Bombardier will sell the Dallas-based unit for $185 million to Flexjet LLC, a new company funded by a group led by Directional Aviation Capital, according to a statement today. The buyer placed a firm order for 85 Learjet and Challenger business aircraft, as well as options for 160 more jets that would push the total value to $5.2 billion, Bombardier said.
The Flexjet order is the third significant win for Bombardier in the past 15 months. In November, it reached a $7.8 billion deal with luxury air-charter service VistaJet Holding SA for 56 Global-series planes and options for 86 more. In June 2012, Bombardier agreed to sell as many as 275 of its Challenger aircraft to the NetJets unit of Warren Buffett’s Berkshire Hathaway Inc. for $7.3 billion.
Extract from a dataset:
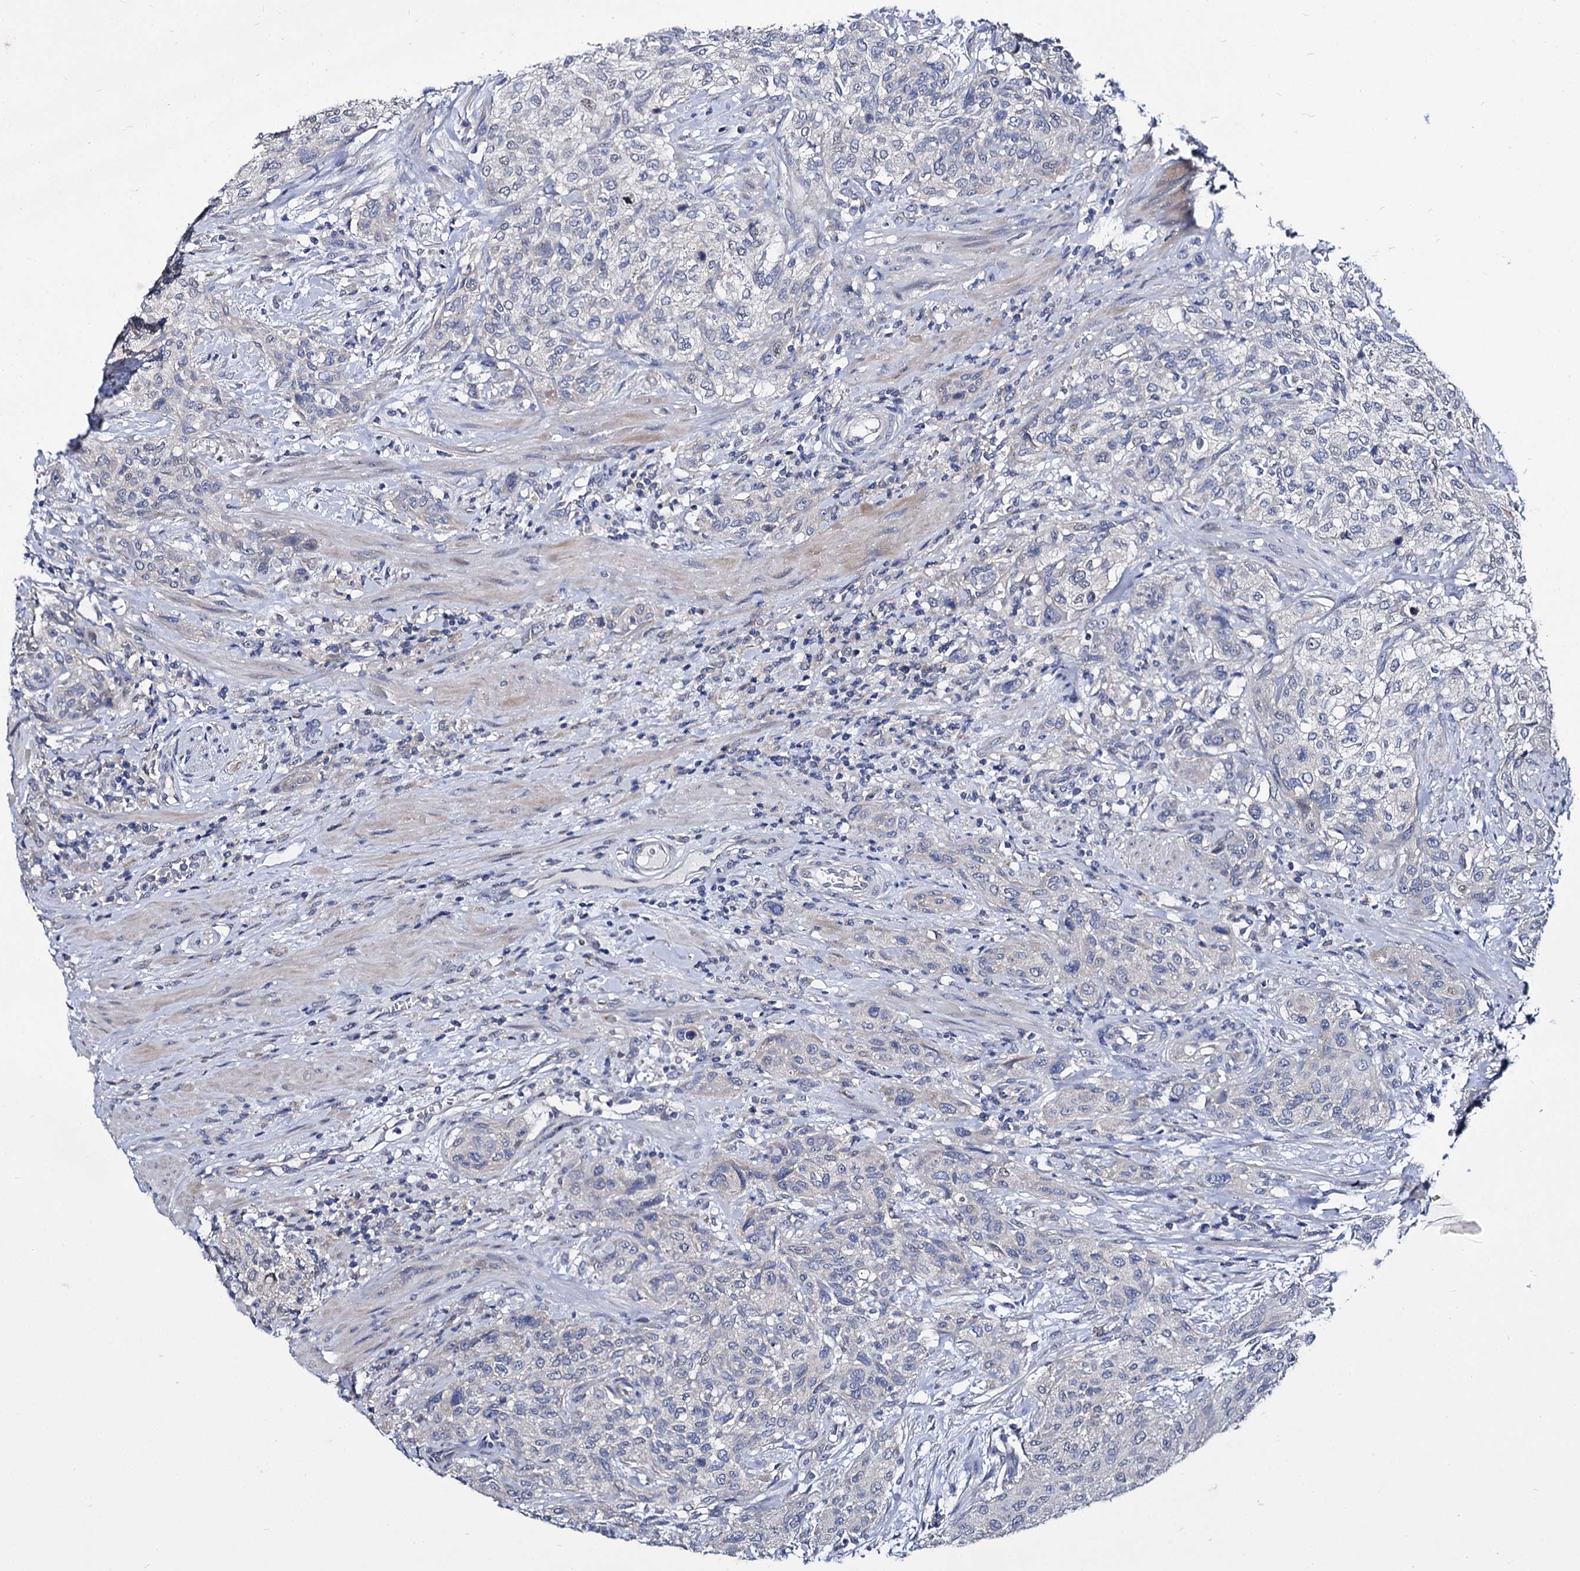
{"staining": {"intensity": "weak", "quantity": "<25%", "location": "nuclear"}, "tissue": "urothelial cancer", "cell_type": "Tumor cells", "image_type": "cancer", "snomed": [{"axis": "morphology", "description": "Normal tissue, NOS"}, {"axis": "morphology", "description": "Urothelial carcinoma, NOS"}, {"axis": "topography", "description": "Urinary bladder"}, {"axis": "topography", "description": "Peripheral nerve tissue"}], "caption": "A micrograph of urothelial cancer stained for a protein reveals no brown staining in tumor cells. (Brightfield microscopy of DAB immunohistochemistry (IHC) at high magnification).", "gene": "PANX2", "patient": {"sex": "male", "age": 35}}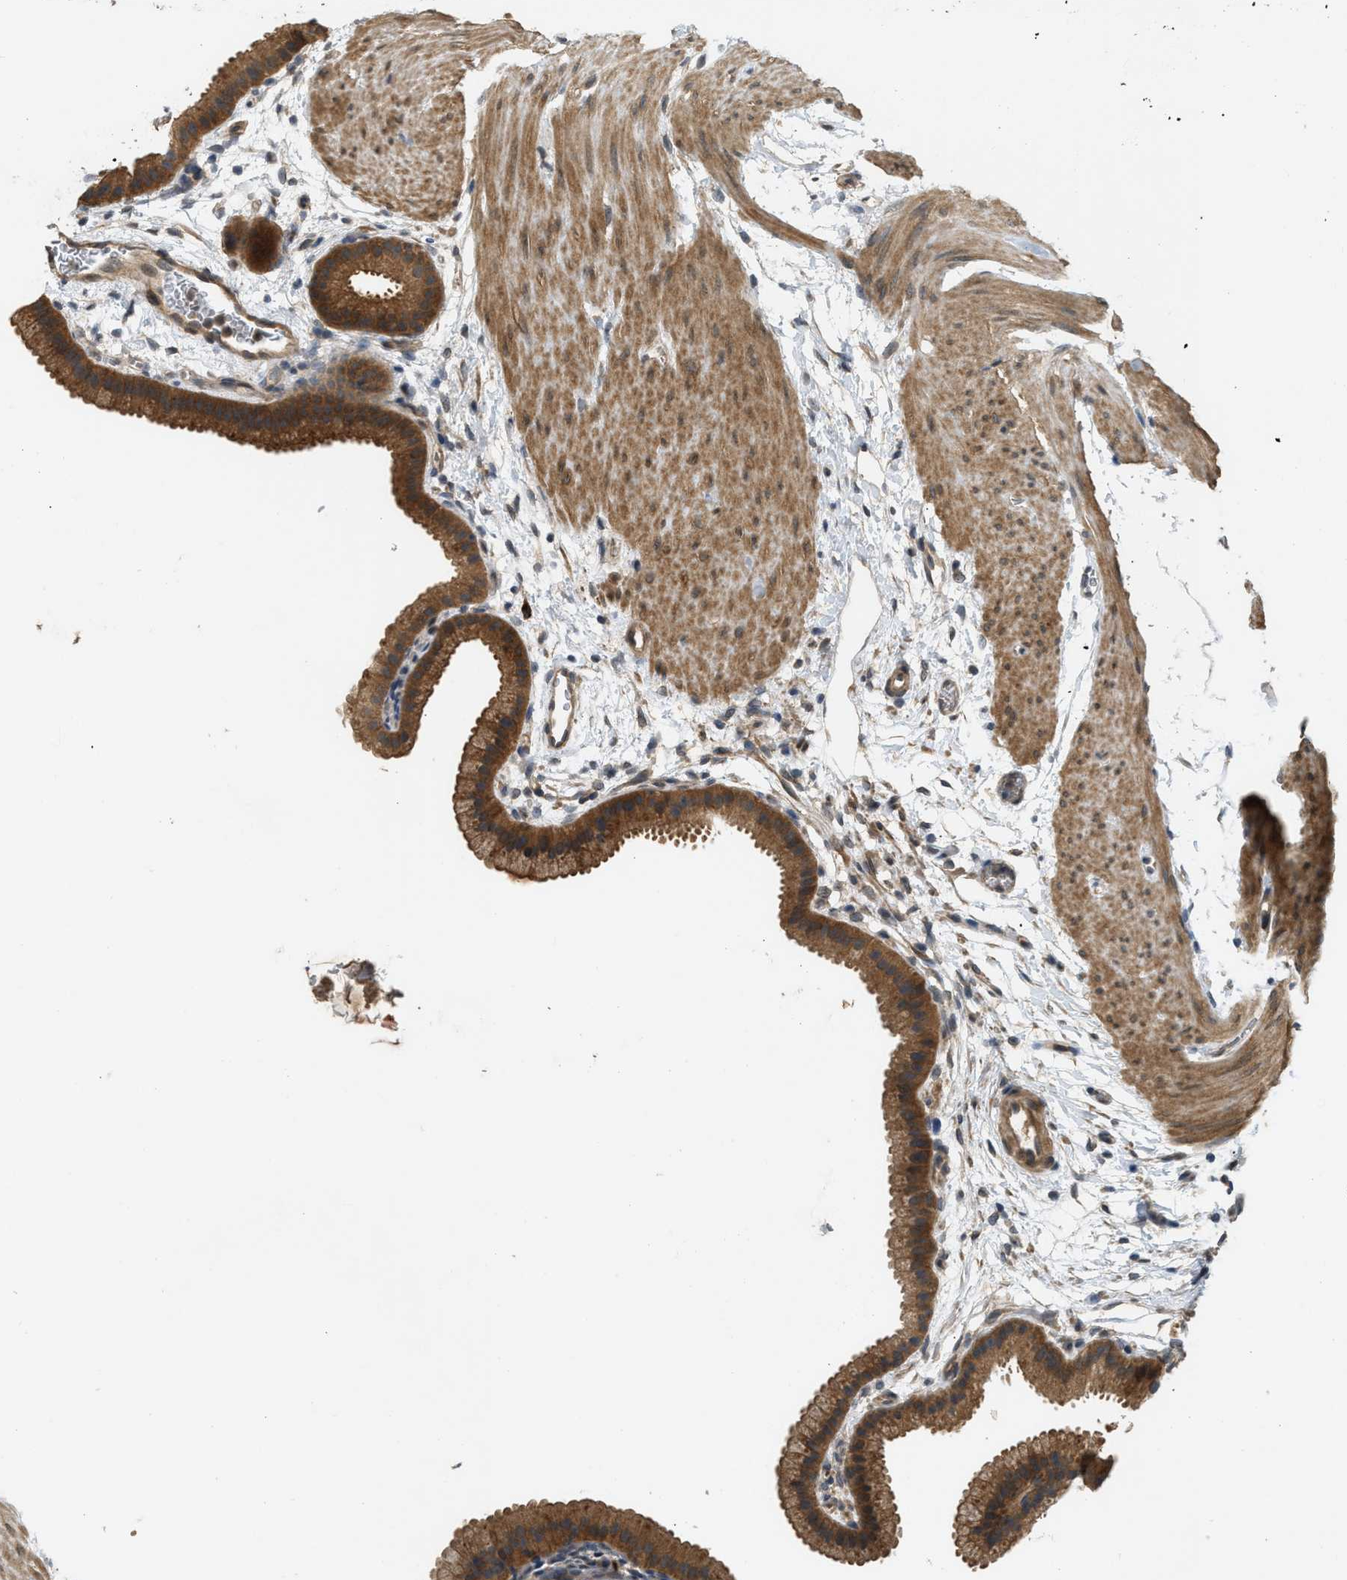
{"staining": {"intensity": "strong", "quantity": ">75%", "location": "cytoplasmic/membranous"}, "tissue": "gallbladder", "cell_type": "Glandular cells", "image_type": "normal", "snomed": [{"axis": "morphology", "description": "Normal tissue, NOS"}, {"axis": "topography", "description": "Gallbladder"}], "caption": "This image shows normal gallbladder stained with immunohistochemistry to label a protein in brown. The cytoplasmic/membranous of glandular cells show strong positivity for the protein. Nuclei are counter-stained blue.", "gene": "ADCY8", "patient": {"sex": "female", "age": 64}}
The announcement is a “net positive for Bombardier,” Cameron Doerksen, an analyst at National Bank Financial in Montreal, said in a note to clients. “Demand for the smaller Learjet line of jets has been weak in recent years so this order may help boost the production rate for these models.”
Even after disposing of Flexjet, Bombardier will still generate revenue from the sale of business jets, he said. Instead of selling the jets to customers in fractional shares, the company will recognize revenue on the sale of the entire plane, said Doerksen, who rates the company’s shares outperform.
Bombardier’s widely traded Class B shares gained 5.5 percent to C$4.98 at the close in Toronto, their biggest single-day gain since May 9. The stock has risen 32 percent this year, as the S&P/Toronto Stock Exchange Composite Index advanced 3.3 percent.
The sale of Flexjet will probably close by the end of the year, Bombardier said. The sale will require regulatory and government approvals, the company said.
Selling Flexjet “will allow Bombardier to focus on its core business areas,” Pierre Beaudoin, the planemaker’s chief executive officer, said in the statement. “I am confident that under its new ownership Flexjet will pursue its growth and diversification, continue to offer an outstanding experience to owners and customers and will expand its brand globally.”
Bombardier was the world’s biggest maker of business jets last year by revenue, according to the General Aviation Manufacturers Association. Bombardier shipped $5.8 billion of business jets last year, compared with $4.1 billion for General Dynamics Corp.’s Gulfstream unit.
Directional Aviation Capital, based in Richmond Heights, Ohio, is a private investment firm that focuses solely on private business aviation, according to its website.
“There is tremendous opportunity for a bespoke brand in the private travel market, and Flexjet with its enhanced fleet can fill that void,” Kenn Ricci, principal at Directional Aviation, said in a separate statement. “Flexjet will remain a leading Bombardier customer and manager of the world’s largest collection of the manufacturer’s business aircraft.”